Data listing -
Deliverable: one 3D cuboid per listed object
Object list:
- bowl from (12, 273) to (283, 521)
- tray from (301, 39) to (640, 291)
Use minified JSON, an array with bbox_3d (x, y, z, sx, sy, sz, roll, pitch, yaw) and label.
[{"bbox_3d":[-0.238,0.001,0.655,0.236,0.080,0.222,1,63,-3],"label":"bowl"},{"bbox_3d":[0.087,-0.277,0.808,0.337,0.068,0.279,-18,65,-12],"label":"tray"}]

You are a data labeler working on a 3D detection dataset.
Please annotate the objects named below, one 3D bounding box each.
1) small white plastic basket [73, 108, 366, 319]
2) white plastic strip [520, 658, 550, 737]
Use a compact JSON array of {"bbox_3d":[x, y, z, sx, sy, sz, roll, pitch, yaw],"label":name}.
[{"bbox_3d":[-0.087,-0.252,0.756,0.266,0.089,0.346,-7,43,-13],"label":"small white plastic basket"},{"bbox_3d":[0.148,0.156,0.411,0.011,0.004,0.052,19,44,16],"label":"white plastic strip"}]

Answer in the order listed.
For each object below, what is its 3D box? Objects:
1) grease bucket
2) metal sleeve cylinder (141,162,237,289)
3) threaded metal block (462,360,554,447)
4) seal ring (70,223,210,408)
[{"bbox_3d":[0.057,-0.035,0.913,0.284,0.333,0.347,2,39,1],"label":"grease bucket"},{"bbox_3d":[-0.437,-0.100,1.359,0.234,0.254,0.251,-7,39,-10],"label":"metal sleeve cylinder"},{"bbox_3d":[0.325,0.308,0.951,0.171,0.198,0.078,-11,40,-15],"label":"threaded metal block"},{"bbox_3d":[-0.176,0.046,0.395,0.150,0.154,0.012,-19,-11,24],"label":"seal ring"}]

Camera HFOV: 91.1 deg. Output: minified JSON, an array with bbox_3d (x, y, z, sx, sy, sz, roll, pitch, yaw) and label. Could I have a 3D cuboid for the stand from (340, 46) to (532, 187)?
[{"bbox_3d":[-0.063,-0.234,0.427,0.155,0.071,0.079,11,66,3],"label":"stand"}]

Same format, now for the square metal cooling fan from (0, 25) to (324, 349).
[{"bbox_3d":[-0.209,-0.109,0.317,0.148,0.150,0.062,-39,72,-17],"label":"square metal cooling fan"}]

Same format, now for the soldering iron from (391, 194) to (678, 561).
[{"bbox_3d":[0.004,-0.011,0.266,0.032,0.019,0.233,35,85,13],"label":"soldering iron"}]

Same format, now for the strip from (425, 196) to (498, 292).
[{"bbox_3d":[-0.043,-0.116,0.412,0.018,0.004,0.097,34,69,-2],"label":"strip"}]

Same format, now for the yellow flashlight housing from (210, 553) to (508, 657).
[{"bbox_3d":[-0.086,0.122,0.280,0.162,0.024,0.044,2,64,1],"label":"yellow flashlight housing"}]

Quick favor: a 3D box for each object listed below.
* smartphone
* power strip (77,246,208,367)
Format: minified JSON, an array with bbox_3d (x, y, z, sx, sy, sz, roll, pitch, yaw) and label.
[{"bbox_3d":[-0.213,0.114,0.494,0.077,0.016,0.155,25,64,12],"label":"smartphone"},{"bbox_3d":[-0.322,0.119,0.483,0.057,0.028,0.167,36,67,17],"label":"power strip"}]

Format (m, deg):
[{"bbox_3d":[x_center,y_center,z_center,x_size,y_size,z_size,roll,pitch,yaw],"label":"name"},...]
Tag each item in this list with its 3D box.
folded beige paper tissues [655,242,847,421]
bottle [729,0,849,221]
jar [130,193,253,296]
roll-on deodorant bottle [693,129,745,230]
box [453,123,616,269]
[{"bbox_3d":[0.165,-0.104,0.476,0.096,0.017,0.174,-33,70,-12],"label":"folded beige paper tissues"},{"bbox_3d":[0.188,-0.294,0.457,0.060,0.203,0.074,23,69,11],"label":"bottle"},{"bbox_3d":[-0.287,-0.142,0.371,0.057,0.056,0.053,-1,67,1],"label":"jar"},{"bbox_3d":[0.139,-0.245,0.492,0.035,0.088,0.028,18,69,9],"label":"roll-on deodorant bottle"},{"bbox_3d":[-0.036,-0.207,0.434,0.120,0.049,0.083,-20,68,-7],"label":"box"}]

Description of the task -
Repeat exactly the lines above from the one with "For each object below, what" up to and including the one with "3) threaded metal block (462,360,554,447)". No other line belongs in the reply.

Response to this task -
For each object below, what is its 3D box? Objects:
1) grease bucket
2) metal sleeve cylinder (141,162,237,289)
3) threaded metal block (462,360,554,447)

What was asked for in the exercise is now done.